DATA SECTION
____________________

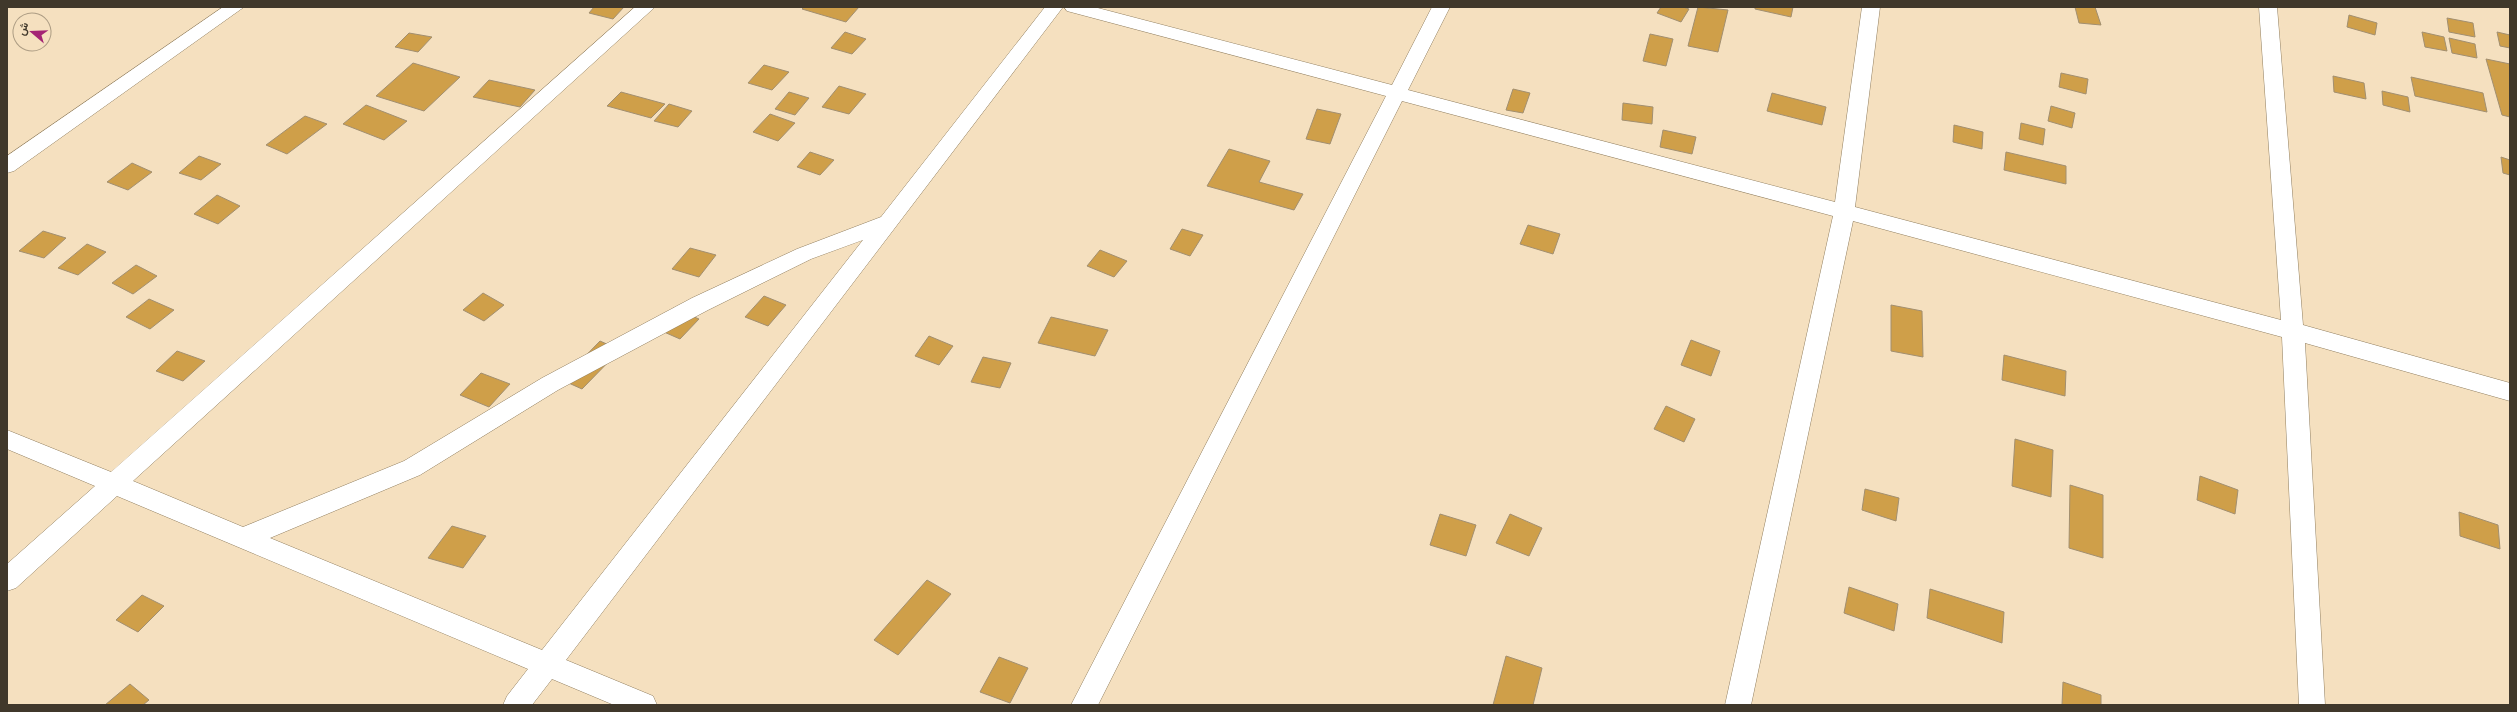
<svg xmlns="http://www.w3.org/2000/svg" width="2517" height="712" font-family="Manrope,Vazirmatn,sans-serif">
<style>
.building{fill:#cf9f49;stroke:#a28f70}
.lines{fill:none;stroke-linecap:round;stroke-linejoin:round}
.minor-casing{stroke:#917f60;stroke-width:1}
.minor{fill:#fff;fill-rule:evenodd}
</style>
<rect width="100%" height="100%" fill="#f5e0bf"/>
<g class="building">
<path d="M594,7h30l-11,12 -24,-6z"/>
<path d="M804,7h55l-13,15 -44,-13z"/>
<path d="M1661,7h22l6,2 -8,13 -24,-9z"/>
<path d="M1698,7l30,3 -10,42 -30,-6z"/>
<path d="M1755,7h38l-2,10 -36,-8z"/>
<path d="M2075,7h20l6,18 -22,-2z"/>
<path d="M2349,15l28,8 -2,12 -28,-8z"/>
<path d="M2447,18l26,5 2,14 -26,-5z"/>
<path d="M845,32l21,7 -14,15 -21,-6z"/>
<path d="M2422,32l22,5 3,14 -22,-4z"/>
<path d="M2497,32l13,3v13l-10,-2z"/>
<path d="M409,33l23,4 -14,15 -23,-5z"/>
<path d="M1650,34l23,5 -7,27 -23,-5z"/>
<path d="M2449,38l26,6 2,14 -25,-5z"/>
<path d="M2486,59l24,5v53l-8,-2z"/>
<path d="M413,63l47,14 -36,34 -48,-15z"/>
<path d="M764,65l25,7 -17,18 -24,-7z"/>
<path d="M2061,73l27,6 -2,15 -27,-7z"/>
<path d="M2333,76l31,7 2,16 -32,-7z"/>
<path d="M2411,77l72,16 4,19 -72,-16z"/>
<path d="M489,80l46,10 -15,17 -47,-10z"/>
<path d="M839,86l27,8 -17,20 -27,-7z"/>
<path d="M1513,89l17,4 -7,20 -17,-3z"/>
<path d="M2382,91l26,6 2,15 -27,-7z"/>
<path d="M621,92l44,12 -14,14 -44,-12z"/>
<path d="M789,92l20,6 -14,17 -20,-6z"/>
<path d="M1772,93l54,14 -4,18 -55,-14z"/>
<path d="M1623,103l30,4 -1,17 -30,-4z"/>
<path d="M669,104l23,7 -14,16 -24,-6z"/>
<path d="M366,105l41,16 -23,19 -41,-16z"/>
<path d="M2051,106l24,7 -3,15 -24,-7z"/>
<path d="M1317,109l24,5 -11,30 -24,-5z"/>
<path d="M770,114l25,9 -17,18 -25,-9z"/>
<path d="M305,116l22,8 -40,30 -21,-9z"/>
<path d="M2021,123l24,6 -2,16 -24,-6z"/>
<path d="M1954,125l29,7 -1,17 -29,-7z"/>
<path d="M1663,130l33,7 -4,17 -32,-7z"/>
<path d="M1229,149l41,12 -11,21 44,12 -9,16 -87,-24z"/>
<path d="M810,152l24,8 -14,15 -23,-8z"/>
<path d="M2006,152l60,14v18l-62,-14z"/>
<path d="M199,156l22,8 -20,16 -22,-7z"/>
<path d="M2501,157l9,3v15l-7,-2z"/>
<path d="M132,163l20,9 -24,18 -21,-8z"/>
<path d="M217,195l23,11 -22,18 -24,-10z"/>
<path d="M1528,225l32,9 -7,20 -33,-10z"/>
<path d="M1182,229l21,6 -13,21 -20,-7z"/>
<path d="M43,231l23,7 -22,20 -25,-7z"/>
<path d="M87,244l19,8 -28,23 -20,-7z"/>
<path d="M690,248l26,7 -17,22 -27,-8z"/>
<path d="M1100,250l27,11 -13,16 -27,-11z"/>
<path d="M136,265l21,11 -24,18 -21,-11z"/>
<path d="M483,293l21,12 -20,16 -21,-11z"/>
<path d="M764,296l22,9 -18,21 -23,-9z"/>
<path d="M149,299l25,11 -24,19 -24,-12z"/>
<path d="M1891,305l31,6 1,46 -32,-6z"/>
<path d="M673,308l26,11 -19,20 -25,-11z"/>
<path d="M1051,317l57,13 -13,26 -57,-13z"/>
<path d="M929,336l24,10 -14,19 -24,-9z"/>
<path d="M1691,340l29,11 -9,25 -30,-11z"/>
<path d="M600,341l20,9 -38,39 -20,-9z"/>
<path d="M177,351l28,10 -22,20 -27,-10z"/>
<path d="M2004,355l62,16 -1,25 -63,-16z"/>
<path d="M983,357l28,6 -11,25 -29,-6z"/>
<path d="M481,373l29,11 -21,23 -29,-12z"/>
<path d="M1666,406l29,13 -11,23 -30,-13z"/>
<path d="M2015,439l38,11 -2,47 -39,-11z"/>
<path d="M2200,476l38,14 -3,24 -38,-14z"/>
<path d="M2070,485l33,10v63l-34,-10z"/>
<path d="M1865,489l34,9 -3,23 -34,-11z"/>
<path d="M2459,512l39,13 2,24 -40,-13z"/>
<path d="M1440,514l36,11 -10,31 -36,-11z"/>
<path d="M1510,514l32,14 -13,28 -33,-13z"/>
<path d="M452,526l34,10 -23,32 -35,-10z"/>
<path d="M927,580l24,14 -53,61 -24,-15z"/>
<path d="M1849,587l49,17 -4,27 -50,-18z"/>
<path d="M1930,589l74,23 -2,31 -75,-25z"/>
<path d="M142,595l22,11 -26,26 -22,-12z"/>
<path d="M1506,656l36,12 -9,37h-40z"/>
<path d="M999,657l29,11 -18,35 -30,-11z"/>
<path d="M2063,682l38,13v10h-39z"/>
<path d="M130,684l19,16 -6,5h-38z"/>
</g>
<g class="lines">
<defs>
<g id="minor">
<path d="M223,7h21l-230,164 -7,2v-17z"/>
<path d="M635,7h20l-522,474 110,46 161,-66 138,-83 150,-80 105,-49 84,-32 164,-210h18l-497,653 87,36 4,9h-43l-62,-26 -20,26h-29l4,-9 21,-27 -411,-173 -101,92 -9,3v-27l88,-78 -88,-37v-19l104,42zM863,240l-321,410 -272,-112 150,-63 138,-85 150,-80 103,-51z"/>
<path d="M1064,7h30l298,78 40,-78h18l-42,83 427,112 27,-195h18l-25,200 426,113 -22,-313h18l26,318 207,58v18l-205,-58 20,362h-26l-17,-368 -429,-116 -102,484h-26l108,-489 -431,-115 -304,604h-27l315,-609 -319,-85z"/>
</g>
</defs>
<use href="#minor" class="minor-casing"/>
<use href="#minor" class="minor"/>
</g>
<rect width="2517" height="712" fill="none" stroke="#40382b" stroke-width="16"/>
<g transform="translate(32 32) rotate(289)"><circle r="19" fill="#f5e0bf" stroke="#ad9d84"/>
<path d="M0-3L7 15L0 10L-7 15Z" fill="#a42474"/>
<text y="-6" font-size="11" font-weight="bold" text-anchor="middle" fill="#40382b">ش</text>
</g>
</svg>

____________________

Leaving out the pictures, repeat all the entries exactly as they stand.

RESPONSE BOX
<svg xmlns="http://www.w3.org/2000/svg" width="2517" height="712" font-family="Manrope,Vazirmatn,sans-serif">
<style>
.building{fill:#cf9f49;stroke:#a28f70}
.lines{fill:none;stroke-linecap:round;stroke-linejoin:round}
.minor-casing{stroke:#917f60;stroke-width:1}
.minor{fill:#fff;fill-rule:evenodd}
</style>
<rect width="100%" height="100%" fill="#f5e0bf"/>
<g class="building">
<path d="M594,7h30l-11,12 -24,-6z"/>
<path d="M804,7h55l-13,15 -44,-13z"/>
<path d="M1661,7h22l6,2 -8,13 -24,-9z"/>
<path d="M1698,7l30,3 -10,42 -30,-6z"/>
<path d="M1755,7h38l-2,10 -36,-8z"/>
<path d="M2075,7h20l6,18 -22,-2z"/>
<path d="M2349,15l28,8 -2,12 -28,-8z"/>
<path d="M2447,18l26,5 2,14 -26,-5z"/>
<path d="M845,32l21,7 -14,15 -21,-6z"/>
<path d="M2422,32l22,5 3,14 -22,-4z"/>
<path d="M2497,32l13,3v13l-10,-2z"/>
<path d="M409,33l23,4 -14,15 -23,-5z"/>
<path d="M1650,34l23,5 -7,27 -23,-5z"/>
<path d="M2449,38l26,6 2,14 -25,-5z"/>
<path d="M2486,59l24,5v53l-8,-2z"/>
<path d="M413,63l47,14 -36,34 -48,-15z"/>
<path d="M764,65l25,7 -17,18 -24,-7z"/>
<path d="M2061,73l27,6 -2,15 -27,-7z"/>
<path d="M2333,76l31,7 2,16 -32,-7z"/>
<path d="M2411,77l72,16 4,19 -72,-16z"/>
<path d="M489,80l46,10 -15,17 -47,-10z"/>
<path d="M839,86l27,8 -17,20 -27,-7z"/>
<path d="M1513,89l17,4 -7,20 -17,-3z"/>
<path d="M2382,91l26,6 2,15 -27,-7z"/>
<path d="M621,92l44,12 -14,14 -44,-12z"/>
<path d="M789,92l20,6 -14,17 -20,-6z"/>
<path d="M1772,93l54,14 -4,18 -55,-14z"/>
<path d="M1623,103l30,4 -1,17 -30,-4z"/>
<path d="M669,104l23,7 -14,16 -24,-6z"/>
<path d="M366,105l41,16 -23,19 -41,-16z"/>
<path d="M2051,106l24,7 -3,15 -24,-7z"/>
<path d="M1317,109l24,5 -11,30 -24,-5z"/>
<path d="M770,114l25,9 -17,18 -25,-9z"/>
<path d="M305,116l22,8 -40,30 -21,-9z"/>
<path d="M2021,123l24,6 -2,16 -24,-6z"/>
<path d="M1954,125l29,7 -1,17 -29,-7z"/>
<path d="M1663,130l33,7 -4,17 -32,-7z"/>
<path d="M1229,149l41,12 -11,21 44,12 -9,16 -87,-24z"/>
<path d="M810,152l24,8 -14,15 -23,-8z"/>
<path d="M2006,152l60,14v18l-62,-14z"/>
<path d="M199,156l22,8 -20,16 -22,-7z"/>
<path d="M2501,157l9,3v15l-7,-2z"/>
<path d="M132,163l20,9 -24,18 -21,-8z"/>
<path d="M217,195l23,11 -22,18 -24,-10z"/>
<path d="M1528,225l32,9 -7,20 -33,-10z"/>
<path d="M1182,229l21,6 -13,21 -20,-7z"/>
<path d="M43,231l23,7 -22,20 -25,-7z"/>
<path d="M87,244l19,8 -28,23 -20,-7z"/>
<path d="M690,248l26,7 -17,22 -27,-8z"/>
<path d="M1100,250l27,11 -13,16 -27,-11z"/>
<path d="M136,265l21,11 -24,18 -21,-11z"/>
<path d="M483,293l21,12 -20,16 -21,-11z"/>
<path d="M764,296l22,9 -18,21 -23,-9z"/>
<path d="M149,299l25,11 -24,19 -24,-12z"/>
<path d="M1891,305l31,6 1,46 -32,-6z"/>
<path d="M673,308l26,11 -19,20 -25,-11z"/>
<path d="M1051,317l57,13 -13,26 -57,-13z"/>
<path d="M929,336l24,10 -14,19 -24,-9z"/>
<path d="M1691,340l29,11 -9,25 -30,-11z"/>
<path d="M600,341l20,9 -38,39 -20,-9z"/>
<path d="M177,351l28,10 -22,20 -27,-10z"/>
<path d="M2004,355l62,16 -1,25 -63,-16z"/>
<path d="M983,357l28,6 -11,25 -29,-6z"/>
<path d="M481,373l29,11 -21,23 -29,-12z"/>
<path d="M1666,406l29,13 -11,23 -30,-13z"/>
<path d="M2015,439l38,11 -2,47 -39,-11z"/>
<path d="M2200,476l38,14 -3,24 -38,-14z"/>
<path d="M2070,485l33,10v63l-34,-10z"/>
<path d="M1865,489l34,9 -3,23 -34,-11z"/>
<path d="M2459,512l39,13 2,24 -40,-13z"/>
<path d="M1440,514l36,11 -10,31 -36,-11z"/>
<path d="M1510,514l32,14 -13,28 -33,-13z"/>
<path d="M452,526l34,10 -23,32 -35,-10z"/>
<path d="M927,580l24,14 -53,61 -24,-15z"/>
<path d="M1849,587l49,17 -4,27 -50,-18z"/>
<path d="M1930,589l74,23 -2,31 -75,-25z"/>
<path d="M142,595l22,11 -26,26 -22,-12z"/>
<path d="M1506,656l36,12 -9,37h-40z"/>
<path d="M999,657l29,11 -18,35 -30,-11z"/>
<path d="M2063,682l38,13v10h-39z"/>
<path d="M130,684l19,16 -6,5h-38z"/>
</g>
<g class="lines">
<defs>
<g id="minor">
<path d="M223,7h21l-230,164 -7,2v-17z"/>
<path d="M635,7h20l-522,474 110,46 161,-66 138,-83 150,-80 105,-49 84,-32 164,-210h18l-497,653 87,36 4,9h-43l-62,-26 -20,26h-29l4,-9 21,-27 -411,-173 -101,92 -9,3v-27l88,-78 -88,-37v-19l104,42zM863,240l-321,410 -272,-112 150,-63 138,-85 150,-80 103,-51z"/>
<path d="M1064,7h30l298,78 40,-78h18l-42,83 427,112 27,-195h18l-25,200 426,113 -22,-313h18l26,318 207,58v18l-205,-58 20,362h-26l-17,-368 -429,-116 -102,484h-26l108,-489 -431,-115 -304,604h-27l315,-609 -319,-85z"/>
</g>
</defs>
<use href="#minor" class="minor-casing"/>
<use href="#minor" class="minor"/>
</g>
<rect width="2517" height="712" fill="none" stroke="#40382b" stroke-width="16"/>
<g transform="translate(32 32) rotate(289)"><circle r="19" fill="#f5e0bf" stroke="#ad9d84"/>
<path d="M0-3L7 15L0 10L-7 15Z" fill="#a42474"/>
<text y="-6" font-size="11" font-weight="bold" text-anchor="middle" fill="#40382b">ش</text>
</g>
</svg>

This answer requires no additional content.